▸ EXTRACTED INFORMATION:
== Segment start ==

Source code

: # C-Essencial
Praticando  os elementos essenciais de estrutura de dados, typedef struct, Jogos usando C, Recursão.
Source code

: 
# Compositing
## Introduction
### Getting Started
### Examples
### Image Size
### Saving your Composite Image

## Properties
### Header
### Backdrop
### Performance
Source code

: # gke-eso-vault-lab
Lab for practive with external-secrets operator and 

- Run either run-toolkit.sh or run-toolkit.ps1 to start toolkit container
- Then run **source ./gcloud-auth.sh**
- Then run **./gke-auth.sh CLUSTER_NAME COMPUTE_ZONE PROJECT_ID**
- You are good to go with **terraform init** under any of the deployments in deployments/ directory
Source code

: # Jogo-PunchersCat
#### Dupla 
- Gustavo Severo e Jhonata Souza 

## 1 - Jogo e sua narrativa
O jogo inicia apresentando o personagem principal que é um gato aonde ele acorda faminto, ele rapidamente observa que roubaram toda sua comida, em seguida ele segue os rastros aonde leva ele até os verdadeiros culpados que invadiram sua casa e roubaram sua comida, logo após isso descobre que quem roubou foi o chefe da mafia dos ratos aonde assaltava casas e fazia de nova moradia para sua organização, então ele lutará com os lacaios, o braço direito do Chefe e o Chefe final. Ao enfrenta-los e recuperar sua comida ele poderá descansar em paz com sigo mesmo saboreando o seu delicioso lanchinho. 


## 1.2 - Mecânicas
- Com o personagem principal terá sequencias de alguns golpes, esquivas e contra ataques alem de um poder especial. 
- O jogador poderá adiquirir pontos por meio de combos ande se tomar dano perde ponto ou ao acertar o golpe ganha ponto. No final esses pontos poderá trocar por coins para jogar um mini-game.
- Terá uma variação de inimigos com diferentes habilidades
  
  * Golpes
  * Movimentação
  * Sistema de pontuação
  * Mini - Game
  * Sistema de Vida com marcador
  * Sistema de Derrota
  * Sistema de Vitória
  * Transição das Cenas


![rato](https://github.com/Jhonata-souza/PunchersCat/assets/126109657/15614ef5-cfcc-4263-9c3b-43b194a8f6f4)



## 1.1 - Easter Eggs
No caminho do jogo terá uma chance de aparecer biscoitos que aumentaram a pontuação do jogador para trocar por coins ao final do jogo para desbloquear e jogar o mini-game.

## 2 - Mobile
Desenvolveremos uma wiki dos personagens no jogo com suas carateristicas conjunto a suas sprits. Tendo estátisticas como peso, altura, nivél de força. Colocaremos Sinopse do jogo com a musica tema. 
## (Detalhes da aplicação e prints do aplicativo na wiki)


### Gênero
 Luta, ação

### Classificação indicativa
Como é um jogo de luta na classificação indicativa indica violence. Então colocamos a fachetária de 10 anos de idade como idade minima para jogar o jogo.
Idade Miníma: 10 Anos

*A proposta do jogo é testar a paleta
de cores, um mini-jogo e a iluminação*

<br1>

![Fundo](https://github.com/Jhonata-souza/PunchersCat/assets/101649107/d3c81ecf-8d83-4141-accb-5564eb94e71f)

== Segment end ==
== Segment start ==

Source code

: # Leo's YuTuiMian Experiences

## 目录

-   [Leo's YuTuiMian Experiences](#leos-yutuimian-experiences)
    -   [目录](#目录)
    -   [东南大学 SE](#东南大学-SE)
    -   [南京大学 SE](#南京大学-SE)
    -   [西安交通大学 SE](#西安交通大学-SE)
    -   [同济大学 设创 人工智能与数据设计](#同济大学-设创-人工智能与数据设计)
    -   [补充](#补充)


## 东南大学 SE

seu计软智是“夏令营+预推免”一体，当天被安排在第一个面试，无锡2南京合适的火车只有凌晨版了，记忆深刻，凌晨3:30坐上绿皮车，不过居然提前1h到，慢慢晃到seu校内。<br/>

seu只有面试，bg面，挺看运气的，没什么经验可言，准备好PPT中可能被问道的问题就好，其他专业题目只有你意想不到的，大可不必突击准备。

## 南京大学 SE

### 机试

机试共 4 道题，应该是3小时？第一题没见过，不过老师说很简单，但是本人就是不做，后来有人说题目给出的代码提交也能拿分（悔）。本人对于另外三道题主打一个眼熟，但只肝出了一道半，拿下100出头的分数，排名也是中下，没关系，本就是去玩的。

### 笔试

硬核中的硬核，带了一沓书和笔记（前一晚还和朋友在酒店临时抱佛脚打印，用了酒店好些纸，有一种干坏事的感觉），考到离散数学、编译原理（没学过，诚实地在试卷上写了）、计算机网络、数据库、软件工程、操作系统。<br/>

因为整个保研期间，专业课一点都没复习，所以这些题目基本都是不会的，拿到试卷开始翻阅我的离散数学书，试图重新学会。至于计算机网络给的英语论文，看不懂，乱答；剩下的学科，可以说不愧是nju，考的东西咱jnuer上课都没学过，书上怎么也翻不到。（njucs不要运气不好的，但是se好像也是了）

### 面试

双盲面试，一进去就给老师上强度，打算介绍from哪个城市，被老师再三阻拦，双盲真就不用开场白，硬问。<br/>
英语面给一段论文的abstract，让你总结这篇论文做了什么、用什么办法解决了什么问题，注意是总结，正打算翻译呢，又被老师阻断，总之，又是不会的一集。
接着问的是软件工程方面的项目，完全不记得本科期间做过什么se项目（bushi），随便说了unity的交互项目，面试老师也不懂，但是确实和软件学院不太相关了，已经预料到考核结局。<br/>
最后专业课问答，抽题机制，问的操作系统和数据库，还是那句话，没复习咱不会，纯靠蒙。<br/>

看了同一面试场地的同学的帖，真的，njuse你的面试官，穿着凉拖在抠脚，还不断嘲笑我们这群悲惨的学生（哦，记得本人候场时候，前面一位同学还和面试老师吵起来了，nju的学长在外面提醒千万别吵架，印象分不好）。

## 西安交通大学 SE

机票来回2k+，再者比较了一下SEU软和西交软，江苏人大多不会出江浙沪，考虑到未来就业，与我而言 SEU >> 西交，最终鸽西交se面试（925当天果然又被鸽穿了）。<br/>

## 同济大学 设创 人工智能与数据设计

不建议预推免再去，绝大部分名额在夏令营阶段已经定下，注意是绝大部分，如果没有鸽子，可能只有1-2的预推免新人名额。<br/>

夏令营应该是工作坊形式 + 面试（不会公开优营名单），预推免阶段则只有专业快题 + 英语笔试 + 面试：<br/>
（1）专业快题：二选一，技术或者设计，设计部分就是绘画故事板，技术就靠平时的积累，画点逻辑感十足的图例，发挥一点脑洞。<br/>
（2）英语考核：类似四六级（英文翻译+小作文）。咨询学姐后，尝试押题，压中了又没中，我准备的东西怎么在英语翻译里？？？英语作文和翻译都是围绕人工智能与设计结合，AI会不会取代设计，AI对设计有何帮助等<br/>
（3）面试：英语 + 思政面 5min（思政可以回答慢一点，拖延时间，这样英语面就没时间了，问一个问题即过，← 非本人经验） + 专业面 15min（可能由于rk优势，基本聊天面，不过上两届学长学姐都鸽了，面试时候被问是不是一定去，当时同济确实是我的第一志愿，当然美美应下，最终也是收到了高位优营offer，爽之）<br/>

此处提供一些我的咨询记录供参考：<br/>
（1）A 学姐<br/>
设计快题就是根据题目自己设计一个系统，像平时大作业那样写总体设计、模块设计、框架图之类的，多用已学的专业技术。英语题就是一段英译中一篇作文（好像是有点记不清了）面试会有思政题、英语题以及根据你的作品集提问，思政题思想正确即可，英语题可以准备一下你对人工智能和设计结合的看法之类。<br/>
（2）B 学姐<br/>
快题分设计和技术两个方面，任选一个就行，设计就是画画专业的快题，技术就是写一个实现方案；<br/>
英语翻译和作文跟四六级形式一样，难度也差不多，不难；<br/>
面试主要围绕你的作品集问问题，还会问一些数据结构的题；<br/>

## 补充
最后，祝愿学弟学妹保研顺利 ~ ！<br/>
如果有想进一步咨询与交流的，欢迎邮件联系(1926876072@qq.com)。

== Segment end ==
== Segment start ==

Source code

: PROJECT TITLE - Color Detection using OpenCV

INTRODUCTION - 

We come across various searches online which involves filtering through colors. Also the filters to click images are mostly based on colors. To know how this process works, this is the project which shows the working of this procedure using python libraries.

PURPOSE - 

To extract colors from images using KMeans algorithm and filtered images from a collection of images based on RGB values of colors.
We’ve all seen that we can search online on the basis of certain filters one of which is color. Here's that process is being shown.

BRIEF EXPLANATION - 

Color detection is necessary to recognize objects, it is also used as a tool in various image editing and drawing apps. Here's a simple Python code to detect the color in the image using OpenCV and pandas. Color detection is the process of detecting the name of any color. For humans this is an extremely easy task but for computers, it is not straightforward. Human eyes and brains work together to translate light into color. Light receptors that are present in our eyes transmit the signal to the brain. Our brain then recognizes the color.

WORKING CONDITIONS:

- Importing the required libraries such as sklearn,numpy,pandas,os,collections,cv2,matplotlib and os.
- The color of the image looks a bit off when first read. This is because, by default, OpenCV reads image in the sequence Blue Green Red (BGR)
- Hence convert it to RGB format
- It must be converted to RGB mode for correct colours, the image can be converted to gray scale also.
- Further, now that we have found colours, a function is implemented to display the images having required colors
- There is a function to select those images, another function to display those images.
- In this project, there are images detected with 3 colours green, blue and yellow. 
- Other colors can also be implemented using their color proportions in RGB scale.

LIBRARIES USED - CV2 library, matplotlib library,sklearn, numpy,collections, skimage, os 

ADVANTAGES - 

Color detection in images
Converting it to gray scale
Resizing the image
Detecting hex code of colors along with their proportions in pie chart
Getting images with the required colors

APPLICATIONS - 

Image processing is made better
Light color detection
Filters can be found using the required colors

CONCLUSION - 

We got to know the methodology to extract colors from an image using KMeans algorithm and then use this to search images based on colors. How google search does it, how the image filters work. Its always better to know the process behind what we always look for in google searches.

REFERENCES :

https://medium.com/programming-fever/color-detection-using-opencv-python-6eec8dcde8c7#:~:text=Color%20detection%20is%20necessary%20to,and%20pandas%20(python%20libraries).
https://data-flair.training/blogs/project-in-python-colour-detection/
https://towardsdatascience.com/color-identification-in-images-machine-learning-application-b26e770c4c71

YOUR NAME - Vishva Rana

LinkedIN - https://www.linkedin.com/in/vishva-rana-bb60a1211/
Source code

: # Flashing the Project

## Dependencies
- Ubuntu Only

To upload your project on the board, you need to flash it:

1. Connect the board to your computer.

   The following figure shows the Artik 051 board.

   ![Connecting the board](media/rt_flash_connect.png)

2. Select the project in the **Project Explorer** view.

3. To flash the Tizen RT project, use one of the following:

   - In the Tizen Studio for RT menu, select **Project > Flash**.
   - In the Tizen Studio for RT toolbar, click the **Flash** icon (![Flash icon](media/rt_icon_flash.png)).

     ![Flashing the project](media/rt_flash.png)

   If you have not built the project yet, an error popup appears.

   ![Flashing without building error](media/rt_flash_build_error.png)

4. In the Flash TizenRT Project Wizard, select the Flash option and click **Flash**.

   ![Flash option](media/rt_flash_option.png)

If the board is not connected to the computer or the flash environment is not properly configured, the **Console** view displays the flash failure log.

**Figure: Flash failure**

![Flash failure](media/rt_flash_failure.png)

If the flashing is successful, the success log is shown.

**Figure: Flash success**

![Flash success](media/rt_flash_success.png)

== Segment end ==

▸ EXERCISE REQUIREMENTS: Please state the number of lines in the listing that include the word "implemented", with no other words.

▸ RESULT OF THE EXERCISE: 2